Thursday, August 07, 2008

Rural Papua New Guinea remains in the dark after 33 years of independence

It is one of the greatest ironies that Papua New Guinea, with all its fast-flowing rivers and streams, does not have rural electricity.
Rural electricity remains a far-off dream after 33 years of independence.
In September 1976, a year after independence, Public Utilities Minister Donatus Mola announced ambitious plans for rural electrification.
To this day, those dreams have not been fulfilled and rural electrification remains a political football.
In hindsight, rural electrification could have assisted in breaking down the rural-urban drift and the ensuing massive social problems experienced over the last 30 years.
It could have meant more opportunities and new fulfillment for the people when integrated with all aspects of development: agricultural, village, industrial, social and economic.
“The present plan is that where it is shown to be feasible, micro-hydro power will be developed in rural areas and from the station, distribution lines will be spread out to those places demanding the service,” Mr Mola said in 1976.
“In time, the distribution line will link together all the various micro-hydro stations, so that the second step can take place where one major hydro-electric power station can link up all the distribution lines and the minor power plants can be moved to a new area where the same plan commences.
“Thus, the spread of development depends on the needs of the consumer and his demand for the power produced.
“The distribution of this power must rest in the hands of the provincial authorities so that the people not only receive but actually own the power that is generated within their province.
“Any profits will be ploughed back into improving the living standards of the people of the province.
“The way that I anticipate that this will be done is that the National Government will arrange loan funds from various sources for the capital cost of the micro-hydro electric power stations or transmission from existing power sources.

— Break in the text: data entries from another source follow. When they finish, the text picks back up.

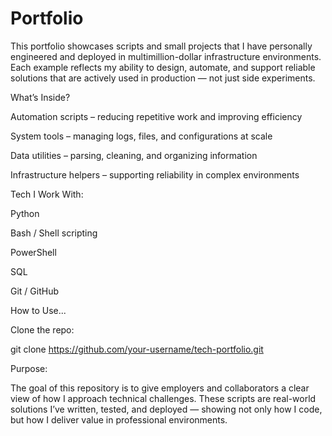 # Portfolio
This portfolio showcases scripts and small projects that I have personally engineered and deployed in multimillion-dollar infrastructure environments. Each example reflects my ability to design, automate, and support reliable solutions that are actively used in production — not just side experiments.

What’s Inside?

Automation scripts – reducing repetitive work and improving efficiency

System tools – managing logs, files, and configurations at scale

Data utilities – parsing, cleaning, and organizing information

Infrastructure helpers – supporting reliability in complex environments

Tech I Work With:

Python

Bash / Shell scripting

PowerShell

SQL

Git / GitHub

How to Use...

Clone the repo:

git clone https://github.com/your-username/tech-portfolio.git



Purpose:

The goal of this repository is to give employers and collaborators a clear view of how I approach technical challenges. These scripts are real-world solutions I’ve written, tested, and deployed — showing not only how I code, but how I deliver value in professional environments.
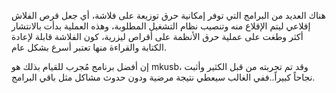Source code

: 



هناك العديد من البرامج التي توفر إمكانية حرق توزيعة على فلاشة، أي جعل قرص الفلاش إقلاعي ليتم الإقلاع منه وتنصيب نظام التشغيل المطلوبة، وهذه العملية بدأت بالانتشار أكثر وطغت على عملية حرق الأنظمة على أقراص ليزرية، كون الفلاشة قابلة لإعادة الكتابة والقراءة منها تعتبر أسرع بشكل عام.

إن أفضل برنامج مُجرب للقيام بذلك هو mkusb، وقد تم تجربته من قبل الكثير وأثبت نجاحاً كبيراً..ففي الغالب سيعطي نتيجة مرضية ودون حدوث مشاكل مثل باقي البرامج.

 
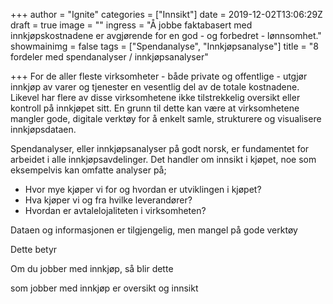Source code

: +++
author = "Ignite"
categories = ["Innsikt"]
date = 2019-12-02T13:06:29Z
draft = true
image = ""
ingress = "Å jobbe faktabasert med innkjøpskostnadene er avgjørende for en god - og forbedret - lønnsomhet."
showmainimg = false
tags = ["Spendanalyse", "Innkjøpsanalyse"]
title = "8 fordeler med spendanalyser / innkjøpsanalyser"

+++
For de aller fleste virksomheter - både private og offentlige - utgjør innkjøp av varer og tjenester en vesentlig del av de totale kostnadene. Likevel har flere av disse virksomhetene ikke tilstrekkelig oversikt eller kontroll på innkjøpet sitt. En grunn til dette kan være at virksomhetene mangler gode, digitale verktøy for å enkelt samle, strukturere og visualisere innkjøpsdataen. 

Spendanalyser, eller innkjøpsanalyser på godt norsk, er fundamentet for arbeidet i alle innkjøpsavdelinger. Det handler om innsikt i kjøpet, noe som eksempelvis kan omfatte analyser på;

* Hvor mye kjøper vi for og hvordan er utviklingen i kjøpet?
* Hva kjøper vi og fra hvilke leverandører?
* Hvordan er avtalelojaliteten i virksomheten?

Dataen og informasjonen er tilgjengelig, men mangel på gode verktøy 

Dette betyr 

Om du jobber med innkjøp, så blir dette 

som jobber med innkjøp er oversikt og innsikt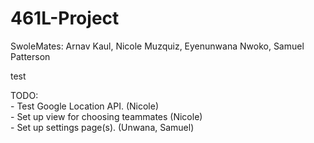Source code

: # 461L-Project

SwoleMates:
Arnav Kaul,  Nicole Muzquiz, Eyenunwana Nwoko, Samuel Patterson <br />

test

TODO: <br />
        - Test Google Location API. (Nicole)<br />
        - Set up view for choosing teammates (Nicole)<br />
        - Set up settings page(s). (Unwana, Samuel)<br />
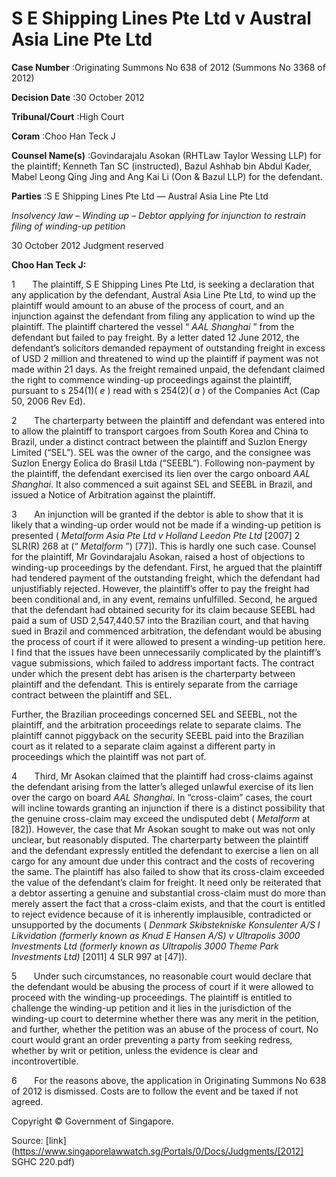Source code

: # S E Shipping Lines Pte Ltd v Austral Asia Line Pte Ltd 



**Case Number** :Originating Summons No 638 of 2012 (Summons No 3368 of 2012) 

**Decision Date** :30 October 2012 

**Tribunal/Court** :High Court 

**Coram** :Choo Han Teck J 

**Counsel Name(s)** :Govindarajalu Asokan (RHTLaw Taylor Wessing LLP) for the plaintiff; Kenneth Tan SC (instructed), Bazul Ashhab bin Abdul Kader, Mabel Leong Qing Jing and Ang Kai Li (Oon & Bazul LLP) for the defendant. 

**Parties** :S E Shipping Lines Pte Ltd — Austral Asia Line Pte Ltd 

_Insolvency law_ – _Winding up_ – _Debtor applying for injunction to restrain filing of winding-up petition_ 

30 October 2012 Judgment reserved 

**Choo Han Teck J:** 

1       The plaintiff, S E Shipping Lines Pte Ltd, is seeking a declaration that any application by the defendant, Austral Asia Line Pte Ltd, to wind up the plaintiff would amount to an abuse of the process of court, and an injunction against the defendant from filing any application to wind up the plaintiff. The plaintiff chartered the vessel “ _AAL Shanghai_ ” from the defendant but failed to pay freight. By a letter dated 12 June 2012, the defendant’s solicitors demanded repayment of outstanding freight in excess of USD 2 million and threatened to wind up the plaintiff if payment was not made within 21 days. As the freight remained unpaid, the defendant claimed the right to commence winding-up proceedings against the plaintiff, pursuant to s 254(1)( _e_ ) read with s 254(2)( _a_ ) of the Companies Act (Cap 50, 2006 Rev Ed). 

2       The charterparty between the plaintiff and defendant was entered into to allow the plaintiff to transport cargoes from South Korea and China to Brazil, under a distinct contract between the plaintiff and Suzlon Energy Limited (“SEL”). SEL was the owner of the cargo, and the consignee was Suzlon Energy Eolica do Brasil Ltda (“SEEBL”). Following non-payment by the plaintiff, the defendant exercised its lien over the cargo onboard _AAL Shanghai_. It also commenced a suit against SEL and SEEBL in Brazil, and issued a Notice of Arbitration against the plaintiff. 

3       An injunction will be granted if the debtor is able to show that it is likely that a winding-up order would not be made if a winding-up petition is presented ( _Metalform Asia Pte Ltd v Holland Leedon Pte Ltd_ <span class="citation">[2007] 2 SLR(R) 268</span> at (“ _Metalform_ ”) [77]). This is hardly one such case. Counsel for the plaintiff, Mr Govindarajalu Asokan, raised a host of objections to winding-up proceedings by the defendant. First, he argued that the plaintiff had tendered payment of the outstanding freight, which the defendant had unjustifiably rejected. However, the plaintiff’s offer to pay the freight had been conditional and, in any event, remains unfulfilled. Second, he argued that the defendant had obtained security for its claim because SEEBL had paid a sum of USD 2,547,440.57 into the Brazilian court, and that having sued in Brazil and commenced arbitration, the defendant would be abusing the process of court if it were allowed to present a winding-up petition here. I find that the issues have been unnecessarily complicated by the plaintiff’s vague submissions, which failed to address important facts. The contract under which the present debt has arisen is the charterparty between plaintiff and the defendant. This is entirely separate from the carriage contract between the plaintiff and SEL. 


Further, the Brazilian proceedings concerned SEL and SEEBL, not the plaintiff, and the arbitration proceedings relate to separate claims. The plaintiff cannot piggyback on the security SEEBL paid into the Brazilian court as it related to a separate claim against a different party in proceedings which the plaintiff was not part of. 

4       Third, Mr Asokan claimed that the plaintiff had cross-claims against the defendant arising from the latter’s alleged unlawful exercise of its lien over the cargo on board _AAL Shanghai_. In “cross-claim” cases, the court will incline towards granting an injunction if there is a distinct possibility that the genuine cross-claim may exceed the undisputed debt ( _Metalform_ at [82]). However, the case that Mr Asokan sought to make out was not only unclear, but reasonably disputed. The charterparty between the plaintiff and the defendant expressly entitled the defendant to exercise a lien on all cargo for any amount due under this contract and the costs of recovering the same. The plaintiff has also failed to show that its cross-claim exceeded the value of the defendant’s claim for freight. It need only be reiterated that a debtor asserting a genuine and substantial cross-claim must do more than merely assert the fact that a cross-claim exists, and that the court is entitled to reject evidence because of it is inherently implausible, contradicted or unsupported by the documents ( _Denmark Skibstekniske Konsulenter A/S I Likvidation (formerly known as Knud E Hansen A/S) v Ultrapolis 3000 Investments Ltd (formerly known as Ultrapolis 3000 Theme Park Investments Ltd)_ <span class="citation">[2011] 4 SLR 997</span> at [47]). 

5       Under such circumstances, no reasonable court would declare that the defendant would be abusing the process of court if it were allowed to proceed with the winding-up proceedings. The plaintiff is entitled to challenge the winding-up petition and it lies in the jurisdiction of the winding-up court to determine whether there was any merit in the petition, and further, whether the petition was an abuse of the process of court. No court would grant an order preventing a party from seeking redress, whether by writ or petition, unless the evidence is clear and incontrovertible. 

6       For the reasons above, the application in Originating Summons No 638 of 2012 is dismissed. Costs are to follow the event and be taxed if not agreed. 

 Copyright © Government of Singapore. 


Source: [link](https://www.singaporelawwatch.sg/Portals/0/Docs/Judgments/[2012] SGHC 220.pdf)
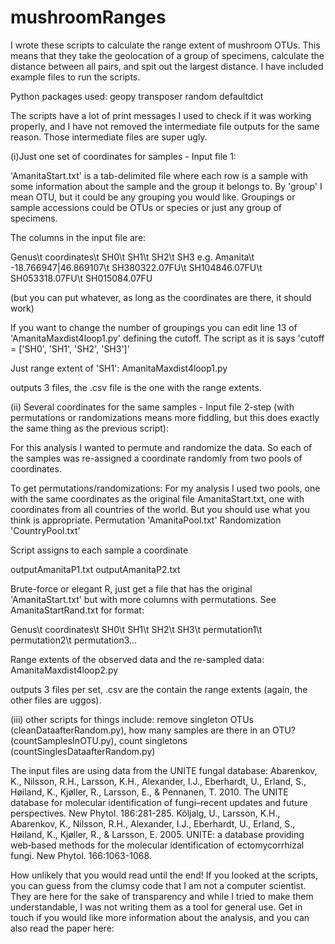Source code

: # mushroomRanges

I wrote these scripts to calculate the range extent of mushroom OTUs. 
This means that they take the geolocation of a group of specimens, calculate the distance between all pairs, and spit out the largest distance.
I have included example files to run the scripts.

Python packages used:
geopy
transposer
random
defaultdict

The scripts have a lot of print messages I used to check if it was working properly, and I have not removed the intermediate file outputs for the same reason. Those intermediate files are super ugly.

(i)Just one set of coordinates for samples - Input file 1:

'AmanitaStart.txt' is a tab-delimited file where each row is a sample with some information about the sample and the group it belongs to. By 'group' I mean OTU, but it could be any grouping you would like. Groupings or sample accessions could be OTUs or species or just any group of specimens.

The columns in the input file are:

Genus\t coordinates\t SH0\t SH1\t SH2\t SH3
e.g.
Amanita\t -18.766947|46.869107\t SH380322.07FU\t SH104846.07FU\t SH053318.07FU\t SH015084.07FU

(but you can put whatever, as long as the coordinates are there, it should work)

If you want to change the number of groupings you can edit line 13 of 'AmanitaMaxdist4loop1.py' defining the cutoff. The script as it is says 'cutoff = ['SH0', 'SH1', 'SH2', 'SH3']'

Just range extent of 'SH1':
AmanitaMaxdist4loop1.py

outputs 3 files, the .csv file is the one with the range extents.


(ii) Several coordinates for the same samples - Input file 2-step (with permutations or randomizations means more fiddling, but this does exactly the same thing as the previous script):

For this analysis I wanted to permute and randomize the data. So each of the samples was re-assigned a coordinate randomly from two pools of coordinates.


To get permutations/randomizations:
For my analysis I used two pools, one with the same coordinates as the original file AmanitaStart.txt, one with coordinates from all countries of the world.
But you should use what you think is appropriate.
Permutation 'AmanitaPool.txt'
Randomization 'CountryPool.txt'

Script assigns to each sample a coordinate

outputAmanitaP1.txt
outputAmanitaP2.txt

Brute-force or elegant R, just get a file that has the original 'AmanitaStart.txt' but with more columns with permutations. See AmanitaStartRand.txt for format:

Genus\t coordinates\t SH0\t SH1\t SH2\t SH3\t permutation1\t permutation2\t permutation3...

Range extents of the observed data and the re-sampled data:
AmanitaMaxdist4loop2.py

outputs 3 files per set, .csv are the contain the range extents (again, the other files are uggos).

(iii)
other scripts for things include: remove singleton OTUs (cleanDataafterRandom.py), how many samples are there in an OTU? (countSamplesInOTU.py), count singletons (countSinglesDataafterRandom.py)

The input files are using data from the UNITE fungal database:
Abarenkov, K., Nilsson, R.H., Larsson, K.H., Alexander, I.J., Eberhardt, U., Erland, S., Høiland, K., Kjøller, R., Larsson, E., & Pennanen, T. 2010. The UNITE database for molecular identification of fungi–recent updates and future perspectives. New Phytol. 186:281-285.
Kõljalg, U., Larsson, K.H., Abarenkov, K., Nilsson, R.H., Alexander, I.J., Eberhardt, U., Erland, S., Høiland, K., Kjøller, R., & Larsson, E. 2005. UNITE: a database providing web‐based methods for the molecular identification of ectomycorrhizal fungi. New Phytol. 166:1063-1068.


How unlikely that you would read until the end! If you looked at the scripts, you can guess from the clumsy code that I am not a computer scientist. They are here for the sake of transparency and while I tried to make them understandable, I was not writing them as a tool for general use. Get in touch if you would like more information about the analysis, and you can also read the paper here:


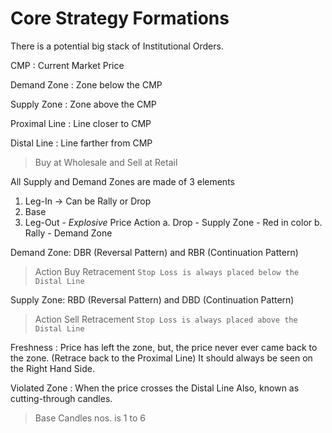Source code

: # Core Strategy Formations

There is a potential big stack of Institutional Orders.

CMP
: Current Market Price

Demand Zone
: Zone below the CMP

Supply Zone
: Zone above the CMP

Proximal Line
: Line closer to CMP

Distal Line
: Line farther from CMP

> Buy at Wholesale and Sell at Retail

All Supply and Demand Zones are made of 3 elements
1. Leg-In -> Can be Rally or Drop
2. Base
3. Leg-Out - *Explosive* Price Action
	a. Drop - Supply Zone - Red in color
	b. Rally - Demand Zone

Demand Zone: DBR (Reversal Pattern) and RBR (Continuation Pattern)
> Action
> Buy Retracement 
`Stop Loss is always placed below the Distal Line`

Supply Zone: RBD (Reversal Pattern) and DBD (Continuation Pattern)
> Action
> Sell Retracement 
`Stop Loss is always placed above the Distal Line`

Freshness
: Price has left the zone, but, the price never ever came back to the zone. (Retrace back to the Proximal Line)
It should always be seen on the Right Hand Side.

Violated Zone
: When the price crosses the Distal Line
Also, known as cutting-through candles.


> Base Candles nos. is 1 to 6


<!--stackedit_data:
eyJoaXN0b3J5IjpbMTk3MzI5ODMxMSwtNDQwMDU3Mzg1LC0xOT
kzOTU3MDMyLC0xMzkyNDkxODE2LDI5Mzc0OTA2OCwtMTEwMDI1
MzYzNywtNzM3NjY4Njg3XX0=
-->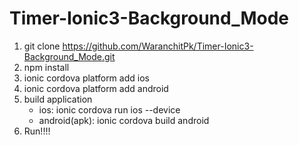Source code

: # Timer-Ionic3-Background_Mode

1. git clone https://github.com/WaranchitPk/Timer-Ionic3-Background_Mode.git
2. npm install
3. ionic cordova platform add ios
4. ionic cordova platform add android
5. build application
    - ios: ionic cordova run ios --device
    - android(apk): ionic cordova build android
6. Run!!!!    
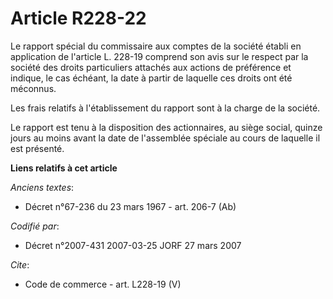 # Article R228-22

Le rapport spécial du commissaire aux comptes de la société établi en application de l'article L. 228-19 comprend son avis
sur le respect par la société des droits particuliers attachés aux actions de préférence et indique, le cas échéant, la date
à partir de laquelle ces droits ont été méconnus. 

Les frais relatifs à l'établissement du rapport sont à la charge de la société. 

Le rapport est tenu à la disposition des actionnaires, au siège social, quinze jours au moins avant la date de l'assemblée
spéciale au cours de laquelle il est présenté.

**Liens relatifs à cet article**

_Anciens textes_:

  - Décret n°67-236 du 23 mars 1967 - art. 206-7 (Ab)

_Codifié par_:

  - Décret n°2007-431 2007-03-25 JORF 27 mars 2007

_Cite_:

  - Code de commerce - art. L228-19 (V)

“The province will utilise the profits from the sale of the power from existing power sources to distribute power to the villages, so spreading power to the villages according to the wishes and needs of their own people.
“The province will also be required to pay the loan for capital equipment.
“In this way, the province can feel that its people are the real and true owners of the power supply and that they determine the use to which the power is put.”
Mr Mola stressed: “It is not a dream, but a target for achievement.
“We can do it, we must do it if we are to function as a Government of the people, for the people, and it is my declared intention that we should do it, starting now we should light into the lives of our people, joy to their hearts and prosperity to their lives by bringing power to the villages.”
Rural PNG remains in the dark after 33 years of independence.